*PROBLEM DESCRIPTION*
Begin with the first line below and retype each line exactly through the line containing "loadPower, 17:49: 2.22 -> 2.23". Any pictures are to be left out.

------------------------------------

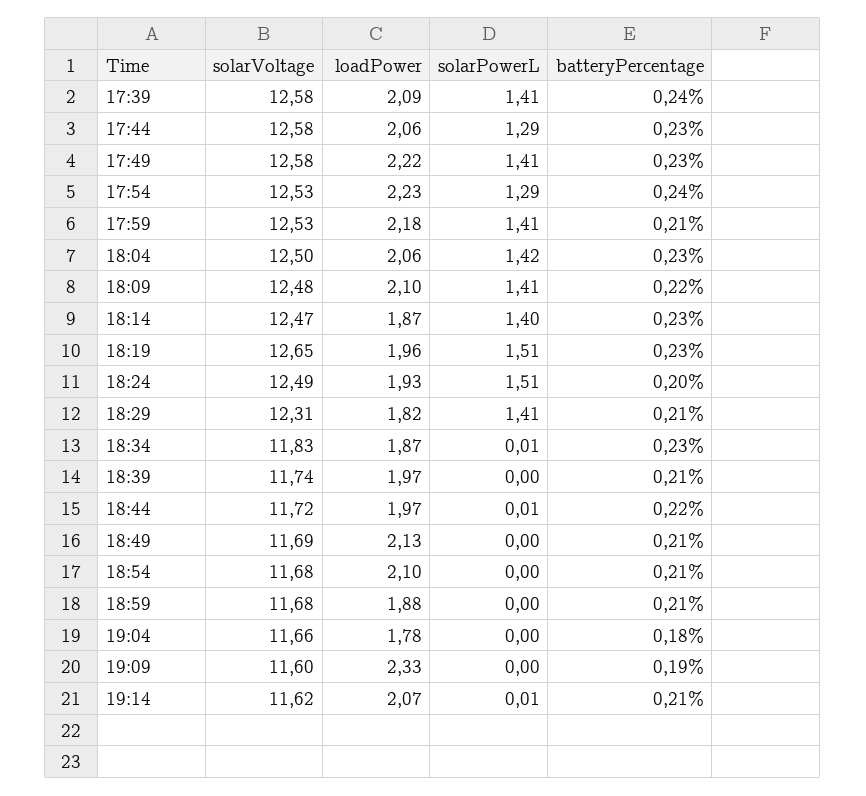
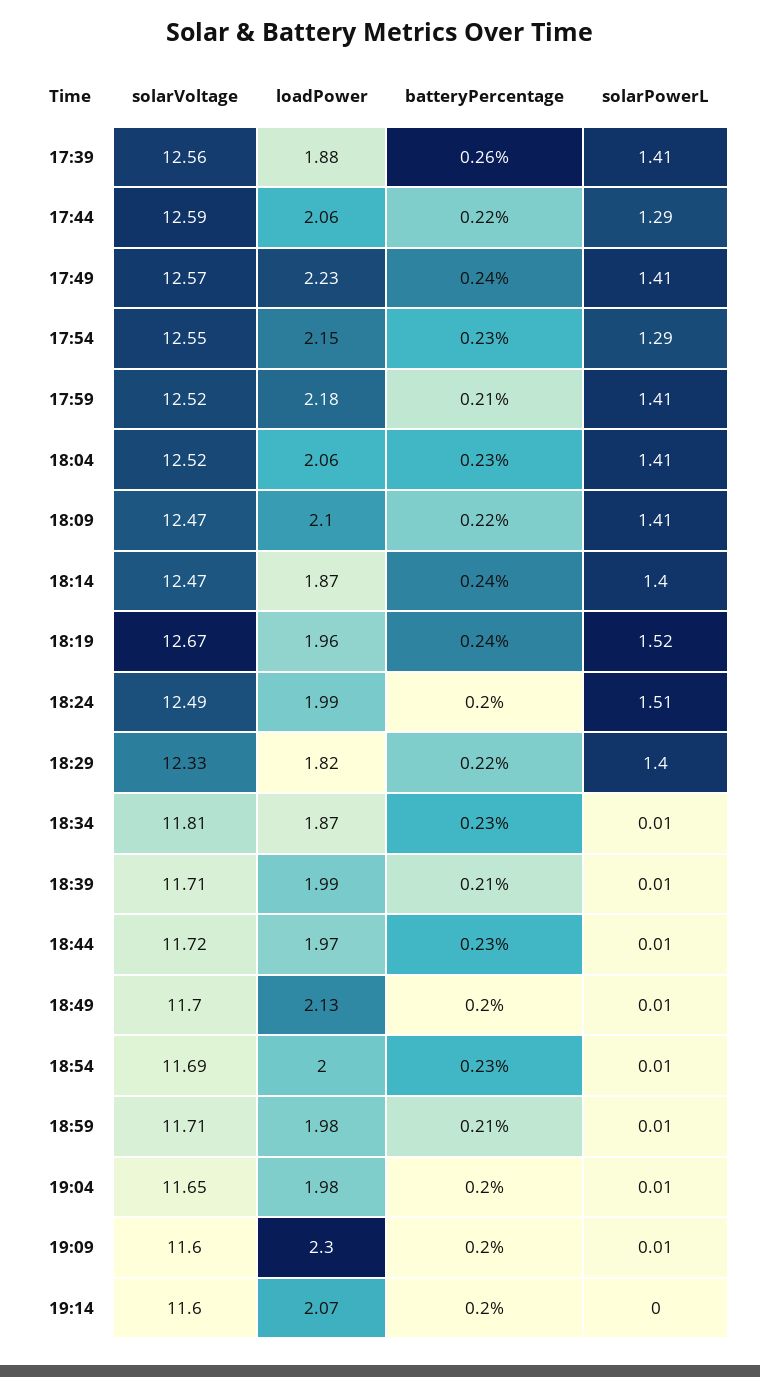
solarVoltage, 17:39: 12.58 -> 12.56
loadPower, 17:39: 2.09 -> 1.88
batteryPercentage, 17:39: 0.24 -> 0.26
solarVoltage, 17:44: 12.58 -> 12.59
batteryPercentage, 17:44: 0.23 -> 0.22
solarVoltage, 17:49: 12.58 -> 12.57
loadPower, 17:49: 2.22 -> 2.23
batteryPercentage, 17:49: 0.23 -> 0.24
solarVoltage, 17:54: 12.53 -> 12.55
loadPower, 17:54: 2.23 -> 2.15
batteryPercentage, 17:54: 0.24 -> 0.23
solarVoltage, 17:59: 12.53 -> 12.52
solarVoltage, 18:04: 12.5 -> 12.52
solarPowerL, 18:04: 1.42 -> 1.41
solarVoltage, 18:09: 12.48 -> 12.47
batteryPercentage, 18:14: 0.23 -> 0.24
solarVoltage, 18:19: 12.65 -> 12.67
solarPowerL, 18:19: 1.51 -> 1.52
batteryPercentage, 18:19: 0.23 -> 0.24
loadPower, 18:24: 1.93 -> 1.99
solarVoltage, 18:29: 12.31 -> 12.33
solarPowerL, 18:29: 1.41 -> 1.4
batteryPercentage, 18:29: 0.21 -> 0.22
solarVoltage, 18:34: 11.83 -> 11.81
solarVoltage, 18:39: 11.74 -> 11.71
loadPower, 18:39: 1.97 -> 1.99
solarPowerL, 18:39: 0 -> 0.01
batteryPercentage, 18:44: 0.22 -> 0.23
solarVoltage, 18:49: 11.69 -> 11.7
solarPowerL, 18:49: 0 -> 0.01
batteryPercentage, 18:49: 0.21 -> 0.2
solarVoltage, 18:54: 11.68 -> 11.69
loadPower, 18:54: 2.1 -> 2
solarPowerL, 18:54: 0 -> 0.01
batteryPercentage, 18:54: 0.21 -> 0.23
solarVoltage, 18:59: 11.68 -> 11.71
loadPower, 18:59: 1.88 -> 1.98
solarPowerL, 18:59: 0 -> 0.01
solarVoltage, 19:04: 11.66 -> 11.65
loadPower, 19:04: 1.78 -> 1.98
solarPowerL, 19:04: 0 -> 0.01
batteryPercentage, 19:04: 0.18 -> 0.2
loadPower, 19:09: 2.33 -> 2.3
solarPowerL, 19:09: 0 -> 0.01
batteryPercentage, 19:09: 0.19 -> 0.2
solarVoltage, 19:14: 11.62 -> 11.6
solarPowerL, 19:14: 0.01 -> 0
batteryPercentage, 19:14: 0.21 -> 0.2

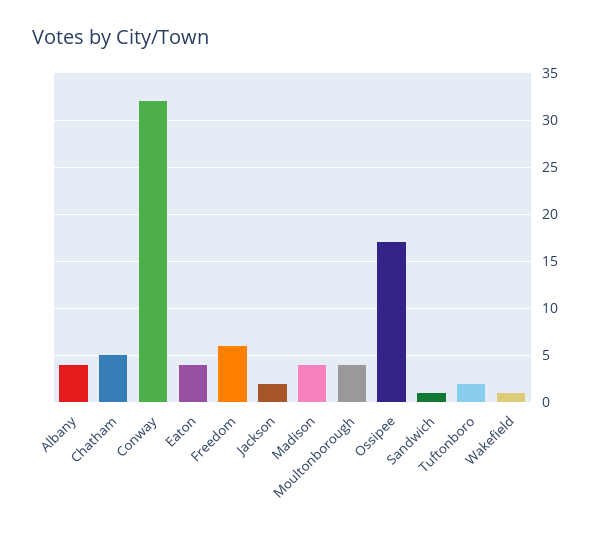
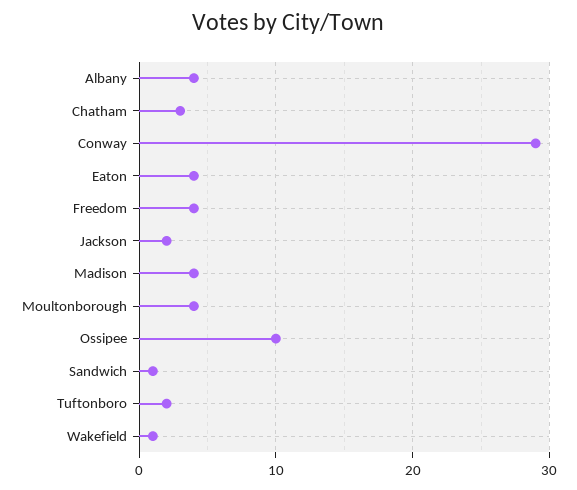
Chatham: 5 -> 3
Conway: 32 -> 29
Freedom: 6 -> 4
Ossipee: 17 -> 10

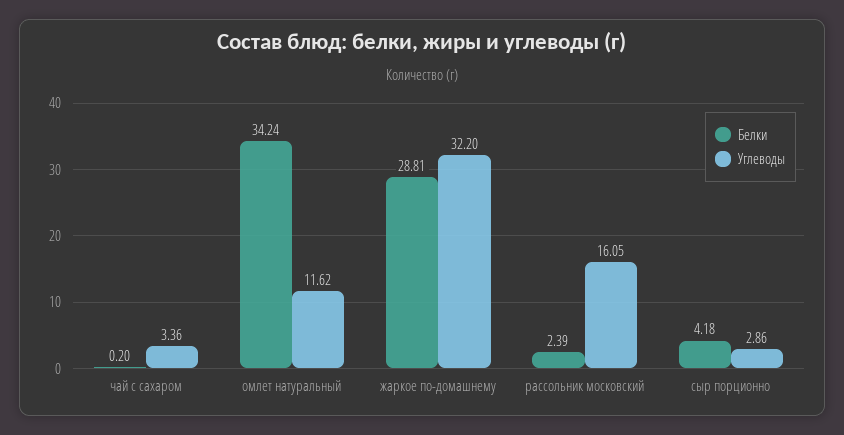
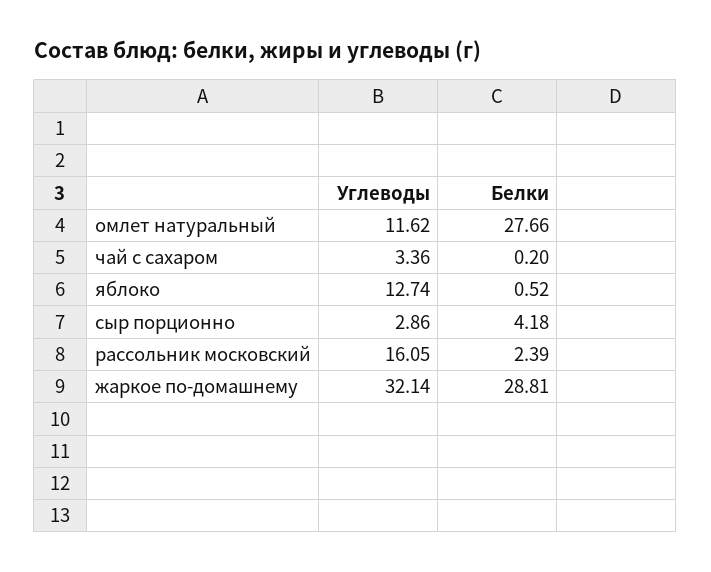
Белки, омлет натуральный: 34.24 -> 27.66
Углеводы, жаркое по-домашнему: 32.2 -> 32.14
Углеводы, яблоко: none -> 12.74
Белки, яблоко: none -> 0.52

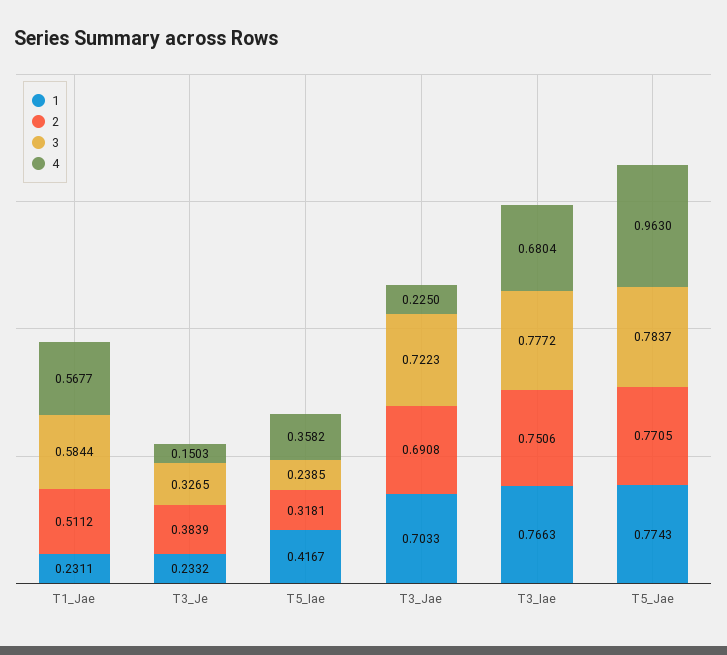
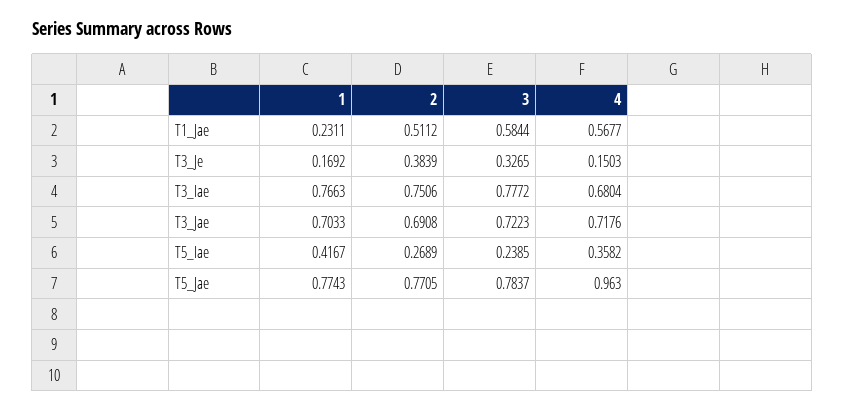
1, T3_Je: 0.2332 -> 0.1692
2, T5_Iae: 0.3181 -> 0.2689
4, T3_Jae: 0.225 -> 0.7176

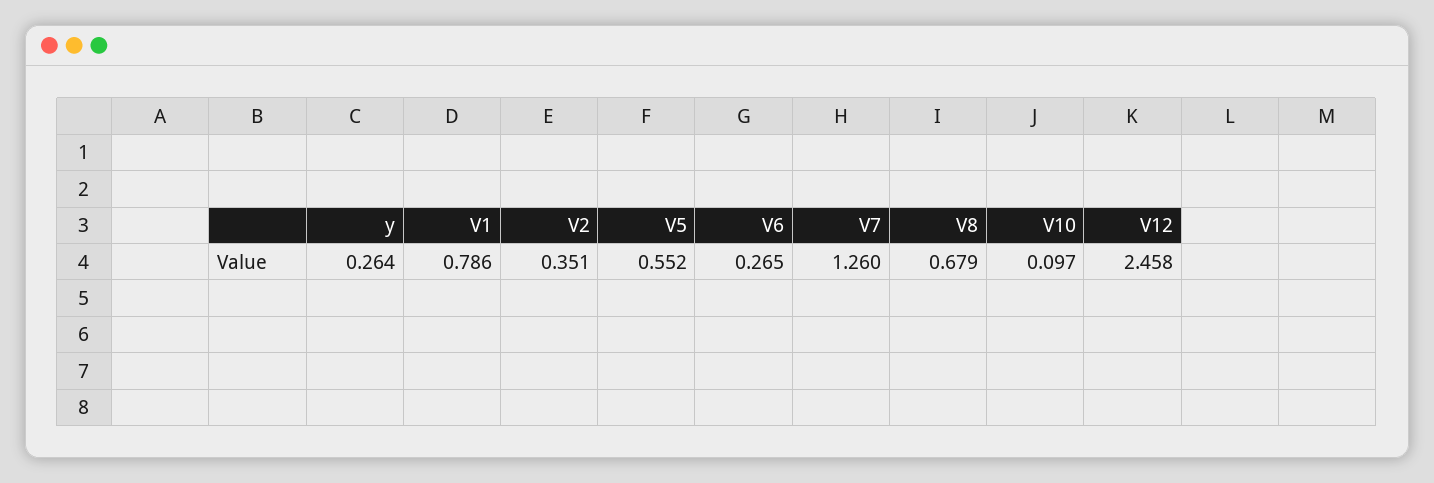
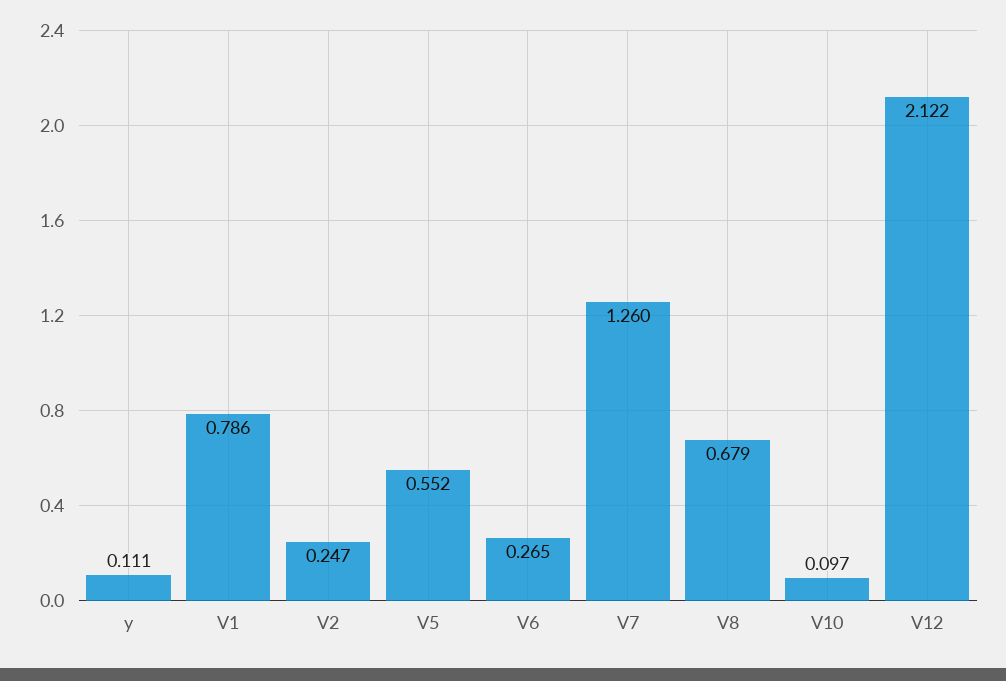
y: 0.264 -> 0.111
V2: 0.351 -> 0.247
V12: 2.458 -> 2.122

------------------------------------

*TASK ANSWER*
solarVoltage, 17:39: 12.58 -> 12.56
loadPower, 17:39: 2.09 -> 1.88
batteryPercentage, 17:39: 0.24 -> 0.26
solarVoltage, 17:44: 12.58 -> 12.59
batteryPercentage, 17:44: 0.23 -> 0.22
solarVoltage, 17:49: 12.58 -> 12.57
loadPower, 17:49: 2.22 -> 2.23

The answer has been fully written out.